The U.K. has been perhaps the hottest housing market in the developed world this year, and London’s housing market is even hotter, as I reported in “London has Gone Bonkers” on June 23, 2014.
Now, the sh*t is starting to hit the fan.
Rightmove is like the Zillow of the U.K. and it surveys 90% of the residential housing market. Its most recent survey found that prices dropped 2.9% in August (2013) in the U.K. and are down 3.7% since it peaked this past May as the chart below shows.
London was down 5.9% in August — double the average decline.
Average U.K. prices have moved up 12.5% just this year from around £240,000 to £272,275 in June ($455,447). In London, the price rise has been over 20% to a high of $922,300!
They call it “panic selling” in London. Households are trying to cash out of overpriced homes at the very top of the market. This is described as the worst monthly downturn seen in Rightmove’s history.
Even the best performing London neighborhoods were down between 1.9% to 2.7% and that means there is nowhere to hide.
I have a close friend who lives in the suburbs of London and he is in disbelief at the prices of very ordinary houses — it’s worse there than in Vancouver and Sydney!
Buying in downtown London is dominated by foreign buyers even more than New York City! Foreign buyers are at 70% in New York, compared to 50% in Manhattan. What happens when these uber-rich start selling? They are the “smart money” after all.
This top 1% group of multi-millionaires and billionaires feels that such major cities are the safest place to park large amounts of money. What happens when they begin to lose faith, as it’s beginning to happen in Shanghai, Shenzhen and Beijing?
According to CoreLogic, we just saw the highest number of $1 million plus mortgages issued in the U.S. — 15,000 in the second quarter alone. As with the U.S. economy, the generals are advancing at light speed while the troops are stalling or falling back.
According to the S&P/Case-Shiller 20-City Home Price Index, prices were up 9.3% from May 2013 to May 2014. For the top 1%, sales of homes $1 million plus have been up 8.5% since a year ago and prices are up 5.2%. Homes under $100,000 are down 12%. The rest in the middle are down 2% on average. One percent are still booming while the 99% are sucking wind.

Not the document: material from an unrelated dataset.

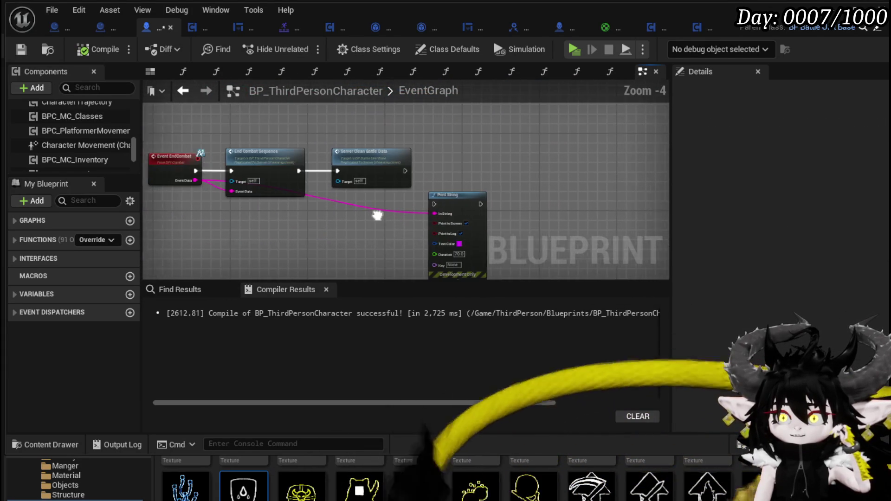
pyautogui.scroll(-3, 394, 214)
pyautogui.scroll(3, 328, 202)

Home ownership in August sank to the lowest level since mid-1995, down to 64.7% from an all-time high of 69.2% in June of 2004. That means 4.5% of households have lost or given up their homes.
Mortgage applications are also at the lowest levels in decades as first-time buyers are too scared or credit-poor to buy.
Demographic trends say they should be buying more aggressively by now, but they aren’t, even with extremely low mortgage rates.
Some of the very rich are borrowing more strategically now. They can get very low mortgage rates and not have to dip into their very lucrative stock portfolios and miss the high gains of the past five years.
This is exactly what artificially low interest rates from central bank policies create: greater speculation and bubbles that ultimately have to burst simply of their own extremes.
There isn’t an economic crisis or major slowdown in the U.K. or the U.S… yet. Home prices are slowing or falling because they’re getting too expensive, even with the constant decline in mortgage rates this year. In China, the greatest global real estate bubble in modern history is showing signs of cracking as we have been forecasting.
Home prices have been down for three straight months and 64 out of 70 cities have reported average losses of 0.9% this past July. Beijing was down 1.0%, Shanghai dropped 1.2% and Guangzhou 1.3%, with the worst two cities down 2.4%.
You should have a copy of my book, The Demographic Cliff somewhere on your desk. On page 146, I identify 10 summary principles of bubble booms. Let’s review Principles #3 to #6:
#3. Bubbles always burst; there are no exceptions.
#4. The greater the bubble, the greater the burst.
#5. Bubbles tend to go back to where they started or a bit lower.
#6. Financial bubbles tend to get more extreme over time as credit availability to fuel them expands as our incomes and wealth expand.
If the real estate bubble goes back to where it started in January of 2000 or a bit lower, the U.S. will experience a 40% decline or more from here, and London will see 60% or more. Ouch! I think even demographically-favored Australia will see 30% plus declines in cities like Sydney and Melbourne.
Earlier this week, I showed how the capitulation of bears in the stock market was right in line with principles #7 and #8.
Review these 10 Principles of Bubbles once a week or so to keep your objectivity and sanity in this insane economy.
Just as most investors gain more confidence in the stock and real estate rallies — recognize the bubbles for what they are and make the “smart money” moves sooner rather than later. Sell now or as soon as possible, especially in real estate, as it can get very illiquid fast when people realize that another crash is beginning.